3 Implementing Mobile Robot Motor Drive Safety Requirements

Once the safety requirements and architecture category of the system are understood, the designer must select the remaining devices and implement the complete motor drive to make sure that the safety requirements are met.

Figure 3-1 Motor Drive System Block Diagram

As Figure 3-1 shows, a motor drive system is typically formed by an MCU, a power stage which can integrate the analog front end, the encoder, and the power supply.

In the IEC 61508, the required safe failure fraction (SFF) depends on the type of device which can be Type A or Type B. Per IEC 61508, type A subsystems have the failure modes well defined, where the behavior under fault conditions is determined and there is enough failure data to claim that the failure rates are met. Conversely, type B subsystems are more complex subsystems where the failure modes are not fully defined, the fault conditions cannot be completely determined, and there is not enough data to support that the failure rates are met. The complete definition of both types of subsystems is found in section 7.4.4 of the IEC61508 standard.

Moreover, the CNB-M-11.059 amendment of the IEC61508 standard states that diagnostics subsystems only need to achieve a safety level below the required system SIL level to achieve the minimum safety level. Although this amendment is part of the IEC61508 standard, it is state-of-art to use it with the ISO 13849-2 machinery standard when analyzing diagnostic subsystems.

Therefore, for this specific case, because an SIL 2 system is required, diagnostic related modules must fulfill at least SIL 1 and a minimum SFF = 0% to meet the SIL 2 system requirements. However; safety and non-diagnostic functions still must fulfill SIL 2 and have a minimum SFF of 60%.

By understanding which sub-systems are Type A and Type B, it is possible to easily select the device itself based on features such as available safety documentation or diagnostic features.

Because the MCU is a type B device and is used to implement safety functions, the MCU needs a minimum SFF = 60%. This means that each one of the subsystems used by the device must be monitored with diagnostic functions to achieve the required 60% coverage.

As a first step it is needed to select which device functions need to be used and the diagnostic coverage required for each. Once defined, safety documentation is key to demonstrate if there are enough diagnostics available for each one of the intended functions or if external diagnostic devices are needed.

TI's latest C2000™ real-time controllers are designed considering functional safety. By taking advantage of the safety features and documentation provided, it is possible to simplify and accelerate the safety assessment. Some of the key C2000™ safety features and devices are documented in the Industrial Functional Safety for C2000™ Real-Time Microcontrollers product overview.

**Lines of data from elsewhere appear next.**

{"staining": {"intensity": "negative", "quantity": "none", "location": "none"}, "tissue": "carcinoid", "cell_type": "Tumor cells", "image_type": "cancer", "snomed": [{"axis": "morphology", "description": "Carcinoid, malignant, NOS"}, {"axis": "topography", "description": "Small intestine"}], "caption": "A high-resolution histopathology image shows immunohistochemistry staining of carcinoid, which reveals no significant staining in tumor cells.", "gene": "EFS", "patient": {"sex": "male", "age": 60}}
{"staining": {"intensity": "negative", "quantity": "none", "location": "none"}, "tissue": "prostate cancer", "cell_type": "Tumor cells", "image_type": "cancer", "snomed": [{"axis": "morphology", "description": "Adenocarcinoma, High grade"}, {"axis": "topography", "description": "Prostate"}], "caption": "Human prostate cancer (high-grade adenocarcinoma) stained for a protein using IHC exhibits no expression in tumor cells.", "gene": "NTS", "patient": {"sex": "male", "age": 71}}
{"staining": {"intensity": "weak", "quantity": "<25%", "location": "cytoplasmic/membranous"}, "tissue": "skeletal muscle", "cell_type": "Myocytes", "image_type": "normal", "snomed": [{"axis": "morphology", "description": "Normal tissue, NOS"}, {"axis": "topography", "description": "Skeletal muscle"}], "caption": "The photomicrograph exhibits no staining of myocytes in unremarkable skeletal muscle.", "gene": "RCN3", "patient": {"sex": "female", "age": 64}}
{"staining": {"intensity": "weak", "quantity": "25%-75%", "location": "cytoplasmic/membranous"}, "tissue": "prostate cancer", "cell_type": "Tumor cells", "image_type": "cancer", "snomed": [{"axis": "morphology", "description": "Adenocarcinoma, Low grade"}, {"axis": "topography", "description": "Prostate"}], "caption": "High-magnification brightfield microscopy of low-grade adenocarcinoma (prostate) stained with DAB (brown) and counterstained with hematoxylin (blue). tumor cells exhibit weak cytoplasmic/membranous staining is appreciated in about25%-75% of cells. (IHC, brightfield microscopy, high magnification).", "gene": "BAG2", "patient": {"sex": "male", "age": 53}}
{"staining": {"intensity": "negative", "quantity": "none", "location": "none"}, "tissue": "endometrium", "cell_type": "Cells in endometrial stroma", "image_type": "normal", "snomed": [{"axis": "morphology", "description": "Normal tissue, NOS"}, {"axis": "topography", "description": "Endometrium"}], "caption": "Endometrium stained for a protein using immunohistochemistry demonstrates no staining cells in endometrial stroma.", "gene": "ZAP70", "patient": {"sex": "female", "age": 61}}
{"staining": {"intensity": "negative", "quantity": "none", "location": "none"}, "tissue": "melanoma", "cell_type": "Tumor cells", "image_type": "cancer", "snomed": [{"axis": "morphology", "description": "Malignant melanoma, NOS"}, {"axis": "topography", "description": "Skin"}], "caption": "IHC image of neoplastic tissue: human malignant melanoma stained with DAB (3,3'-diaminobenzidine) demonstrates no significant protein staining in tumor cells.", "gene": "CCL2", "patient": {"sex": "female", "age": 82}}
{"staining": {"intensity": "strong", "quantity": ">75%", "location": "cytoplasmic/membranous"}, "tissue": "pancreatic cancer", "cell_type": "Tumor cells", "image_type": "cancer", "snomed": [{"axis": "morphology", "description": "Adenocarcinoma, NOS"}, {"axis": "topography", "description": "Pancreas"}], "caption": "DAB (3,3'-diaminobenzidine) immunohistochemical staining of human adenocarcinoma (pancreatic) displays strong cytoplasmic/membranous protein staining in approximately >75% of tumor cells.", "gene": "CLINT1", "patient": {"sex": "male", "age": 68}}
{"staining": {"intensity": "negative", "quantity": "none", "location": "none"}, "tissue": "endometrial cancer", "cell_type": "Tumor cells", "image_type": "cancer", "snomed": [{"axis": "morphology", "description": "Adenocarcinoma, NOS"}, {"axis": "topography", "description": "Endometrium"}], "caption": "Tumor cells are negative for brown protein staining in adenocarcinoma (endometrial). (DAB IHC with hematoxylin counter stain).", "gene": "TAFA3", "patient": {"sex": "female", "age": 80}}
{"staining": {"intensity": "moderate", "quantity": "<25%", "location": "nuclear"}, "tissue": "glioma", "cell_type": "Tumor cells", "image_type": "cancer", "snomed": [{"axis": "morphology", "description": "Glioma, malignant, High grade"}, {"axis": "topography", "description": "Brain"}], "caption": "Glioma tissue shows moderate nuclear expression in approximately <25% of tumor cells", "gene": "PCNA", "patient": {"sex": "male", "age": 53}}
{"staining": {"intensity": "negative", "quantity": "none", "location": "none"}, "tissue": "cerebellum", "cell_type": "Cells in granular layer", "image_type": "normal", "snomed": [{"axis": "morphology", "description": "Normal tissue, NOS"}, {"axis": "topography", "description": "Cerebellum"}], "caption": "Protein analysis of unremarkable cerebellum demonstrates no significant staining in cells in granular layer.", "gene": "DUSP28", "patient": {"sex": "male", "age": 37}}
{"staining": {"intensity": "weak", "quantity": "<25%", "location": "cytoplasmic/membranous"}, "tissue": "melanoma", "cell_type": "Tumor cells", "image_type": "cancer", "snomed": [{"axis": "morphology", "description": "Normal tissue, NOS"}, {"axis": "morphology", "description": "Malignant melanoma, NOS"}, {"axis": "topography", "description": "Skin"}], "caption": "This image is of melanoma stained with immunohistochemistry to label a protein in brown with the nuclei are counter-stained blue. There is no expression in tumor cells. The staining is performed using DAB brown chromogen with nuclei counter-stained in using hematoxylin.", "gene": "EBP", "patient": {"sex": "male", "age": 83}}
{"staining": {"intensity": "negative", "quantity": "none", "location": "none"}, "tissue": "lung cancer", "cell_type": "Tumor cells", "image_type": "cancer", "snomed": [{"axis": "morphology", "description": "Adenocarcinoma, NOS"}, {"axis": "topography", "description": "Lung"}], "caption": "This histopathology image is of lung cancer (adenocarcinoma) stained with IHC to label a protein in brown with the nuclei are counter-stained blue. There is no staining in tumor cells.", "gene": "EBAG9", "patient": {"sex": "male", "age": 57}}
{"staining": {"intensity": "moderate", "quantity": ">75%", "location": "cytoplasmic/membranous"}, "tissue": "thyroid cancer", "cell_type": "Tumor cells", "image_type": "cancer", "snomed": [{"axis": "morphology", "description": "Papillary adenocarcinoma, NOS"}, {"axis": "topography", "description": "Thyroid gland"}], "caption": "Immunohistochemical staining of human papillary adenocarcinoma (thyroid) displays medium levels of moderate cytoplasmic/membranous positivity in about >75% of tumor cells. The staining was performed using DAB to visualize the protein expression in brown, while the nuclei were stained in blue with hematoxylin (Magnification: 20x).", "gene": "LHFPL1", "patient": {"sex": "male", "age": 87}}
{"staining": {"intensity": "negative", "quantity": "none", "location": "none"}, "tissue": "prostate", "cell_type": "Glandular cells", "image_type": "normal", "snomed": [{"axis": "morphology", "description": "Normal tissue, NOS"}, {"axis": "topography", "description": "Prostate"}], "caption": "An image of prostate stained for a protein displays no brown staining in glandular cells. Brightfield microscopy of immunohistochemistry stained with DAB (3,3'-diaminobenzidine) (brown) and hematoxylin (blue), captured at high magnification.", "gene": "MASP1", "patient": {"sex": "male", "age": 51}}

Moreover, for less complex devices, it is also important to have safety documentation available. As previously mentioned, one of the conditions of a device type A to consider is that the device functionalities and failure modes must be well defined. For that, TI safety documentation results are beneficial to justify the type of device and therefore the minimum SFF required.

TI Multi-channel ICs (PMICs) devices greatly help reduce the overall BOM and size of the motor control module while making sure that the safety requirements are met. With integrated functionalities such as built-in LDOs, supervisors, BISTs, Watchdog, and DC/DC regulators, these ICs help simplify the design while providing the diagnostic functions needed to supervise both MCU and the required power rails.

Per ISO 13849 section 6.1, given that the safety functions cannot be periodically performed, the diagnostics and the safety functions cannot be within the same IC to achieve this 60% diagnostic coverage. ISO 13849 considers that a single fault in the IC results in the complete loss of function of this IC and for Category 2, that loss of function should be detected by the diagnostics features. Therefore, to make sure that the loss of function does not result in a loss of the diagnostics function, it is not possible to use voltage supervision and watchdog Q&A within the same IC. For this example, external voltage supervisors are used and the internal question and answer (Q&A) Watchdog of the PMIC device. The Supervisor and reset ICs power management folder details the extensive TI portfolio of voltage supervisors supporting functional safety.

Figure 3-2 shows a highly simplified example of some of the diagnostic features that can be used to achieve
SIL 2.

Figure 3-2 Simplified Motor Drive System Including Safety Features

Once the safety functions are defined on a system level, a block level analysis is needed to demonstrate that each one of the subsystems meets the needed safety requirements.

In this case, safety subsystems are split between safety and diagnostic functions. The diagnostic functions are used to make sure that the safety functions meet the minimum SFF defined per subsystem type. Table 3-1 summarizes the details.

By properly defining and demonstrating that each of the intended functions achieves the required minimum diagnostic coverage, this demonstrates that the system is able to achieve the required PL and SIL and can be safety certified.